▶ [Exercise details]
Provide the count of lines below that include the word "oktober", without any accompanying remarks.

(Stored items from a collection)
══════

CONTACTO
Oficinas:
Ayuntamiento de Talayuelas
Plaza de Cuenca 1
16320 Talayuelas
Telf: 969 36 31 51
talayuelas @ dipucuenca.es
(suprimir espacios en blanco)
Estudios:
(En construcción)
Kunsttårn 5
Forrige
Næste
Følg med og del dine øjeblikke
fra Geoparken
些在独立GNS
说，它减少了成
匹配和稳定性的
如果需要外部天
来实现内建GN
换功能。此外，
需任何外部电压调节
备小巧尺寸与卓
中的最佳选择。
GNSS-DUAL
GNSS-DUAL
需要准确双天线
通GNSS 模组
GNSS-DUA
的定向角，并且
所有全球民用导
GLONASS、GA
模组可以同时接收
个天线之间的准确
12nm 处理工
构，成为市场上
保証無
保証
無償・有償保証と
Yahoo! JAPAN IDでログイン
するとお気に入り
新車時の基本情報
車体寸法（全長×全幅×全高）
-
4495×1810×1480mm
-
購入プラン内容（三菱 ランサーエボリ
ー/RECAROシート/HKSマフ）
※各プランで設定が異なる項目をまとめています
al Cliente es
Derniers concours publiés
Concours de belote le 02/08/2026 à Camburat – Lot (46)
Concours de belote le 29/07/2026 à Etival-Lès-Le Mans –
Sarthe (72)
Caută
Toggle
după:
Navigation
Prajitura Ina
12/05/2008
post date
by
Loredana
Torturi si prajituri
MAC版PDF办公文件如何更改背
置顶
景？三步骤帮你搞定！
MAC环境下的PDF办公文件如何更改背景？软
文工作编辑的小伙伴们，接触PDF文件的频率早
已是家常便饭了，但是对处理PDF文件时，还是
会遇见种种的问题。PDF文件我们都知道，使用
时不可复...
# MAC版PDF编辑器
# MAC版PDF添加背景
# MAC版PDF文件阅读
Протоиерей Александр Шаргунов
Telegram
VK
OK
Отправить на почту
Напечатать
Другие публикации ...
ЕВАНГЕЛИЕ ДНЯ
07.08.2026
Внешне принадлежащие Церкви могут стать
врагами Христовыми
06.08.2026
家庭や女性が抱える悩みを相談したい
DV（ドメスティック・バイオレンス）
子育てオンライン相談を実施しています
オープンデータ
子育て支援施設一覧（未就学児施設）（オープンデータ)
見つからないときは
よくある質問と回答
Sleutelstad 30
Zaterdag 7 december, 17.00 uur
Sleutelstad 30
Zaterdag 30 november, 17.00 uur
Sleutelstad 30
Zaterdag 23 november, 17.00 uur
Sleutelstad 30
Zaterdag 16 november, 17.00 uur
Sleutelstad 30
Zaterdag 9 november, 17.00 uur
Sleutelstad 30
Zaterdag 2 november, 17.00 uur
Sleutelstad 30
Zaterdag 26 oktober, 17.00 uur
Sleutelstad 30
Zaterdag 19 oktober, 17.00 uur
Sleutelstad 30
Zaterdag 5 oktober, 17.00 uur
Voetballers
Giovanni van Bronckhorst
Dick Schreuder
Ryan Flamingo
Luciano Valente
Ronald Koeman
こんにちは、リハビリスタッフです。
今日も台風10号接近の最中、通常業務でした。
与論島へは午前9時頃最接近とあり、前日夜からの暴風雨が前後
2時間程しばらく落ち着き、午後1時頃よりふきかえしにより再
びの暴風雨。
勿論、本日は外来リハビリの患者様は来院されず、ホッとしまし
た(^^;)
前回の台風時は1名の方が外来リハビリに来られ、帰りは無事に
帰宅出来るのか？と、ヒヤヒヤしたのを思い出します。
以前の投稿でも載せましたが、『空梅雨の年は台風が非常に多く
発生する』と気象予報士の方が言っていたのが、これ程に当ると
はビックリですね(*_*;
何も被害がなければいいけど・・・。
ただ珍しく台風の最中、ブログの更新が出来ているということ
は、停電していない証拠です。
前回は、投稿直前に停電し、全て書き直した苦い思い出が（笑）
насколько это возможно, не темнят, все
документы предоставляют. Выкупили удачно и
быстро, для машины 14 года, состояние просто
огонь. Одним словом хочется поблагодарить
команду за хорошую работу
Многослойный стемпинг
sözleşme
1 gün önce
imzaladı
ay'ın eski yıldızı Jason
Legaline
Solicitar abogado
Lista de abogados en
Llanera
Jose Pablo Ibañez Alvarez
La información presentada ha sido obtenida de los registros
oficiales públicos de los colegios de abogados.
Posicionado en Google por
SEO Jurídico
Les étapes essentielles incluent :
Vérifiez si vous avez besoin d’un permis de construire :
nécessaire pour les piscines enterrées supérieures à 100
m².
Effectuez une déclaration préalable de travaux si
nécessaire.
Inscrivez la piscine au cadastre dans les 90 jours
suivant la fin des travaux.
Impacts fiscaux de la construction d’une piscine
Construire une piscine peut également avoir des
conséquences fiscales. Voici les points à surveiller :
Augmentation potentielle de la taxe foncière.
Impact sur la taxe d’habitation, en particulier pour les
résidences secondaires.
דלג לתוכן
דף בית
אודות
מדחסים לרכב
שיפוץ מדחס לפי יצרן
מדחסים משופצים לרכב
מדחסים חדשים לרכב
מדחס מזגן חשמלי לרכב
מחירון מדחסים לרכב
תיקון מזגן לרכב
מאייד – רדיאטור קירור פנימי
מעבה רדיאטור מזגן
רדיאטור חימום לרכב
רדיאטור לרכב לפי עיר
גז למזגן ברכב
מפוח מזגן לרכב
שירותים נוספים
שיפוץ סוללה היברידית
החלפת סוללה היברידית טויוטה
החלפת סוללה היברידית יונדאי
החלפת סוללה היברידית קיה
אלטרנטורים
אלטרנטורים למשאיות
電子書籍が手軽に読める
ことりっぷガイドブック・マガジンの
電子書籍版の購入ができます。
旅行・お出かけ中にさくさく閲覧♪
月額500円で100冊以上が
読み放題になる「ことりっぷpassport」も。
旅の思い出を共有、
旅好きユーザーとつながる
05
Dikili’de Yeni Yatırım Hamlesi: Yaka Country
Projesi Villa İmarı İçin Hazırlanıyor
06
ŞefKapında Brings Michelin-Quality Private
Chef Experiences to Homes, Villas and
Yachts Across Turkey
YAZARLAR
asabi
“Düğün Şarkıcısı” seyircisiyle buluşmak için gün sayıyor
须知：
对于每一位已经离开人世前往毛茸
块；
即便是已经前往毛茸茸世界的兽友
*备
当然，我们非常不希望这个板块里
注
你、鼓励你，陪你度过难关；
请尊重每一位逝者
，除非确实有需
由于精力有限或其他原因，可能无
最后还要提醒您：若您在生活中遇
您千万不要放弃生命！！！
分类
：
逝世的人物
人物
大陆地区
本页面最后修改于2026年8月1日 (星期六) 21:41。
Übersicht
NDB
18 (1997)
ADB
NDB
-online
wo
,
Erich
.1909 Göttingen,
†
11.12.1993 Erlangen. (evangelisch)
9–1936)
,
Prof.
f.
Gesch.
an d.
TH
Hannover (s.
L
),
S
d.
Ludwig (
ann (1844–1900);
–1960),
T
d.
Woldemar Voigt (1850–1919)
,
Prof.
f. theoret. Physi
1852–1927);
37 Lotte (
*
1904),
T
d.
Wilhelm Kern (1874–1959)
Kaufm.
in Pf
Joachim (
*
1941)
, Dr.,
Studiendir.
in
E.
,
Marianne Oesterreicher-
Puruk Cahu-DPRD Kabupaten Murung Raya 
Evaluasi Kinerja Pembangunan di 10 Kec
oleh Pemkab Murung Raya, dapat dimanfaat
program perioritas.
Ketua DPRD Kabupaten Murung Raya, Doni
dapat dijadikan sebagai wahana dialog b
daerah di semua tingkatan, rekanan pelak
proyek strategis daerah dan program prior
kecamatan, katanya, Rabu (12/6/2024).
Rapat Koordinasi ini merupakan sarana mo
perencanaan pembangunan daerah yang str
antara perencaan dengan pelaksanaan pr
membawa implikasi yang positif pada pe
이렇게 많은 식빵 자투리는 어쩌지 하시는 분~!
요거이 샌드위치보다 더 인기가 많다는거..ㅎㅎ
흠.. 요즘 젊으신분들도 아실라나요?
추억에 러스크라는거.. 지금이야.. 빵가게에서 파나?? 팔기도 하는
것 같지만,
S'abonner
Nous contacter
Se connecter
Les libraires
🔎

══════

▶ [Result]
3